= Beginning of Section =
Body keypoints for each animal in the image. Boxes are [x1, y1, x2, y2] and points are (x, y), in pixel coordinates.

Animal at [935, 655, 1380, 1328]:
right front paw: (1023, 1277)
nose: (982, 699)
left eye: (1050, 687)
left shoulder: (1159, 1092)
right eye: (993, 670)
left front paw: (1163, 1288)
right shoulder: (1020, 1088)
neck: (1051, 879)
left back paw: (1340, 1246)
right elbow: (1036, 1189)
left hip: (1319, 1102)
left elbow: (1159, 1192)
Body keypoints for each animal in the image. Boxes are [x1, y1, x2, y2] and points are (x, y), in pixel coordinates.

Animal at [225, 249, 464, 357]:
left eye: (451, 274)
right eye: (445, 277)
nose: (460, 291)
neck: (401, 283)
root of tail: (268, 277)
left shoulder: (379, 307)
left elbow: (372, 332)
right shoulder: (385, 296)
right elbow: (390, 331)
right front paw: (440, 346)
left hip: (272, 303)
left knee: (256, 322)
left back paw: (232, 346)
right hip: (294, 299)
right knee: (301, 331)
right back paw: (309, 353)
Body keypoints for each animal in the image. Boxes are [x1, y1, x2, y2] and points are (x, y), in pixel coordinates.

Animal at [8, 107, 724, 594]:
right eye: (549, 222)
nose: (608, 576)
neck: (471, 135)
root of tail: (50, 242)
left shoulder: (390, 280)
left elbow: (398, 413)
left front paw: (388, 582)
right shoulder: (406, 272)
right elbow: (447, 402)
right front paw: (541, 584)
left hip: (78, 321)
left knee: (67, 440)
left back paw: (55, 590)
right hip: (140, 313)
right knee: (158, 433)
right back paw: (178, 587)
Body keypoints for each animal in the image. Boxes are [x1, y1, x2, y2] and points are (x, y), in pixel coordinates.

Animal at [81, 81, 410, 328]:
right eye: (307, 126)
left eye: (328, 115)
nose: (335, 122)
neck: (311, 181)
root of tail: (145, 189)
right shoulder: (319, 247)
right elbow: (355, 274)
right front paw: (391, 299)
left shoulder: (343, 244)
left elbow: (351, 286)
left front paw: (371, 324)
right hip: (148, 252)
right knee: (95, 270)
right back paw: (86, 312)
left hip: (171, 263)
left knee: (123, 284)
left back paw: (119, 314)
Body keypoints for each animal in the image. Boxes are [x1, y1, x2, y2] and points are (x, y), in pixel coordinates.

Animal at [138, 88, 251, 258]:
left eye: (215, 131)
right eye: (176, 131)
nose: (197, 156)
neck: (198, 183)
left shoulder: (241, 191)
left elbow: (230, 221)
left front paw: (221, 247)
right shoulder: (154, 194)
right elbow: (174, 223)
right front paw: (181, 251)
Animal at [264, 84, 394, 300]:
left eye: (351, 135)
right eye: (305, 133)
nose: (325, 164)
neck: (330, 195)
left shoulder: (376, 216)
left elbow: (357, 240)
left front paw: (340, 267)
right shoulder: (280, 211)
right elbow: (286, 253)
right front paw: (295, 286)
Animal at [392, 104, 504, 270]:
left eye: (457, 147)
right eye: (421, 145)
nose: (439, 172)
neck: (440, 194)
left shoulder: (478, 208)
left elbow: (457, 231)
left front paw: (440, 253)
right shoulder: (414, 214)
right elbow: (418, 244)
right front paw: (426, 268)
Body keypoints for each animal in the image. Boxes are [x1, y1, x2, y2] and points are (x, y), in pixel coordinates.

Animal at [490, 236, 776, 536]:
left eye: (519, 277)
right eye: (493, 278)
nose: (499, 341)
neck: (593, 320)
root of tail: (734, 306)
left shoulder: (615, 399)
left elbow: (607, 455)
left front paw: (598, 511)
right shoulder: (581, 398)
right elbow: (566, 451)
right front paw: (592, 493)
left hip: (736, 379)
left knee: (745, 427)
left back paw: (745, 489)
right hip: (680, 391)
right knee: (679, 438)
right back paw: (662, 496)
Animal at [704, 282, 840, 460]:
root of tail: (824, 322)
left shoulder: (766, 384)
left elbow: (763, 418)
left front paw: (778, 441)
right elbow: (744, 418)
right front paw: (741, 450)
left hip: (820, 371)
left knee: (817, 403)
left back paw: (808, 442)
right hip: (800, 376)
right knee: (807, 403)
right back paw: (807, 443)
= End of Section =
• [Work task] The answer is the records above restated word for word from their opening line through the line that holds "neck: (401, 283)", both included, and nothing else.

• [Your response]
Body keypoints for each animal in the image. Boxes are [x1, y1, x2, y2] and points are (x, y), in pixel coordinates.

Animal at [935, 655, 1380, 1328]:
right front paw: (1023, 1277)
nose: (982, 699)
left eye: (1050, 687)
left shoulder: (1159, 1092)
right eye: (993, 670)
left front paw: (1163, 1288)
right shoulder: (1020, 1088)
neck: (1051, 879)
left back paw: (1340, 1246)
right elbow: (1036, 1189)
left hip: (1319, 1102)
left elbow: (1159, 1192)
Body keypoints for each animal in the image. Boxes are [x1, y1, x2, y2] and points are (x, y), in pixel coordinates.

Animal at [225, 249, 464, 357]:
left eye: (451, 274)
right eye: (445, 277)
nose: (460, 291)
neck: (401, 283)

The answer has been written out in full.